First, we take Manhattan.

If there is anything I have learned is there is always another book at the library about this one might read. Let’s listen. There’s somewhere between 3 (4, 5…) and 8 billion of us.

MxxCon · July 11, 2024, 4:58am

Personally, I disagree with this position, not just for NYC but anywhere. I believe whenever possible OSM should try to avoid “local preference supersede global norm”.
If every nook and cranny comes up with their own style, spec and schema of mapping and tagging things, data consumers will have very difficult time creating maps and apps based on that data. They would be spending a ton of time creating exceptions for every non-standard area, or have just very broad rules that would include a lot of irrelevant data to a given purpose.
Yes, I know it’s already happening to some degree, but I think we should be aiming to eliminate such things whenever possible.

I think such community districts are potentially useful to have on the map, however, I wouldn’t want NYC to be a non-standard exception to the norm. (I know that NYC as a whole is =5 exception.)

I’d like to have a cohesive way to tag such boundaries, if not all over the world, then at least in US.

Minh_Nguyen · July 11, 2024, 6:10am

A bad reason for using boundary=administrative would be “because the locals feel like it” or “because the locals don’t think [insert general principle] should apply to them”. A bad reason for not using boundary=administrative would be “it makes the world more complicated” or “it makes the database less consistent”. A good reason would be that it does or does not adhere to general principles such as the on-the-ground rule or the duck test, when considering all the facts.

In other words, I view this discussion as an effort to determine the true nature of these boundaries, not about whether to make an exception for them. Your local knowledge would be very helpful for filling in our gaps in knowledge, especially because we seem to be in the business of characterizing what your average New Yorker on the street would find acceptable.

Reading between the lines, it seems like some of us might concede that the boundaries are real and meet the criteria for boundary=administrative but only pedantically. We don’t have an established syntax for characterizing the tangibility of a boundary like we do for route numbers. (Marginally signposted routes can be tagged as unsigned_ref=* despite the signs.) For boundaries, what we do have are admin_level=* and border_type=*, which together convey local nuances so much more effectively than a boundary=* tag that somehow has to be applied consistently around the world.

I just find it rich that we’re rabbitholing on New York’s community districts when many other “administrative” boundaries out there are clearer cases for retagging. Even if the community districts aren’t the paragon of a political boundary, why focus all of the effort on the 20% that are already 80% right, while ignoring the 80% that are 20% right?

stevea · July 11, 2024, 10:53am

Yup. Thanks again, Minh, this time for putting your finger right on the beating pulse of this.

ezekielf · July 11, 2024, 2:40pm

Oh you mean like all these Census Designated Places in New York that are currently tagged boundary=administrative + admin_level=8 + border_type=hamlet;CDP?

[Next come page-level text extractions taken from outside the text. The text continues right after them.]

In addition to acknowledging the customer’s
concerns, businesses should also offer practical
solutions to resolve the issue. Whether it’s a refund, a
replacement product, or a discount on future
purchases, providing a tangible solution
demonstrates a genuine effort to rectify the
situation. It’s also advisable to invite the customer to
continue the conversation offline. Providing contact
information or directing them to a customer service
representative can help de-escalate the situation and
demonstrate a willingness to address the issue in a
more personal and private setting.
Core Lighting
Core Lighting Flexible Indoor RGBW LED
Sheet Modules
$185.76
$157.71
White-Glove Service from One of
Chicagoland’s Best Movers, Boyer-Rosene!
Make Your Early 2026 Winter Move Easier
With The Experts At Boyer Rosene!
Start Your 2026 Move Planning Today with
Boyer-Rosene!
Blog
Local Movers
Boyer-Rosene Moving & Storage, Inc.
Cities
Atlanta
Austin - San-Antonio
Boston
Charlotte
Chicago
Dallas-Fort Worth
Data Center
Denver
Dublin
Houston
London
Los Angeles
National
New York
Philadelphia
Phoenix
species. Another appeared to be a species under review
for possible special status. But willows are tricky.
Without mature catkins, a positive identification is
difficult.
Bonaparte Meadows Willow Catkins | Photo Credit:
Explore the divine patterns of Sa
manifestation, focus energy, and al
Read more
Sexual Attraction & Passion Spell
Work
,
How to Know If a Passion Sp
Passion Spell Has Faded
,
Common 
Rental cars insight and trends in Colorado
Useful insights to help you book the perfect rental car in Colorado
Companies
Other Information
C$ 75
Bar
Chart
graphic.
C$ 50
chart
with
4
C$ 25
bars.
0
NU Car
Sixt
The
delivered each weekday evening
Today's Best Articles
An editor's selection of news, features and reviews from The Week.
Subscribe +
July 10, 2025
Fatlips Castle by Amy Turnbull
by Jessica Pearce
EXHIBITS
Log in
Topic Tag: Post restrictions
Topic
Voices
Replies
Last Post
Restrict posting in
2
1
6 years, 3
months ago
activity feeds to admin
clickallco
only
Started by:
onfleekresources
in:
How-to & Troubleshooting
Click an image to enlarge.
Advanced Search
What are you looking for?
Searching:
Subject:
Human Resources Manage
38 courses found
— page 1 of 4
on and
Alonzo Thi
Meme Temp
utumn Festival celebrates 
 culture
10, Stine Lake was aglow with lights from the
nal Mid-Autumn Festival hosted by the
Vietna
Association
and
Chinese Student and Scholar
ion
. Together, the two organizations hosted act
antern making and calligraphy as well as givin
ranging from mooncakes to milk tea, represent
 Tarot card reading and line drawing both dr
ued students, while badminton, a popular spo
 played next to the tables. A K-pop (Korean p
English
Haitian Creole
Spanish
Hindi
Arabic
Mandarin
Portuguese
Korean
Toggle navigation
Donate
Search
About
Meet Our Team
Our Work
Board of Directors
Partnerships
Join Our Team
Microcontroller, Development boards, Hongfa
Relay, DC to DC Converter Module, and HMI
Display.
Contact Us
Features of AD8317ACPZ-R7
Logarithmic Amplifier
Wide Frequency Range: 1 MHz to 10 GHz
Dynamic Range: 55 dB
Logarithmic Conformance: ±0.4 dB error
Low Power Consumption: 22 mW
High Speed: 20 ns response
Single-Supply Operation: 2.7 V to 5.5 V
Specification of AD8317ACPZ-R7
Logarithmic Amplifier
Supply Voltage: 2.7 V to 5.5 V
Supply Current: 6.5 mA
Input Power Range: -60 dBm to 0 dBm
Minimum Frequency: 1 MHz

ZeLonewolf · July 11, 2024, 4:21pm

We aren’t discussing these because we have a clear consensus on how to re-tag CDPs which are erroneously tagged as admin boundaries. I even wrote a tool that flags these issues. It’s just a matter of someone taking the time to go through the 2800 issues flagged for New York State and fixing them.

The reason we’re discussing these boundaries in particular is the lack of consensus.

ZeLonewolf · July 11, 2024, 4:31pm

I agree for sure. It’s not local preference I’m fishing for, but local understanding. I can apply concepts like the “duck test” quite readily in places I’ve lived and have intimate knowledge of. When it comes to places I’ve only visited, or worse, places I’ve never visited, I find it much more difficult to substitute my judgement for that of someone truly on the ground. So it’s not a preference thing, it’s more of a “hey person on the inside, does this look from the inside the same way it looks from the outside?” kind of thing.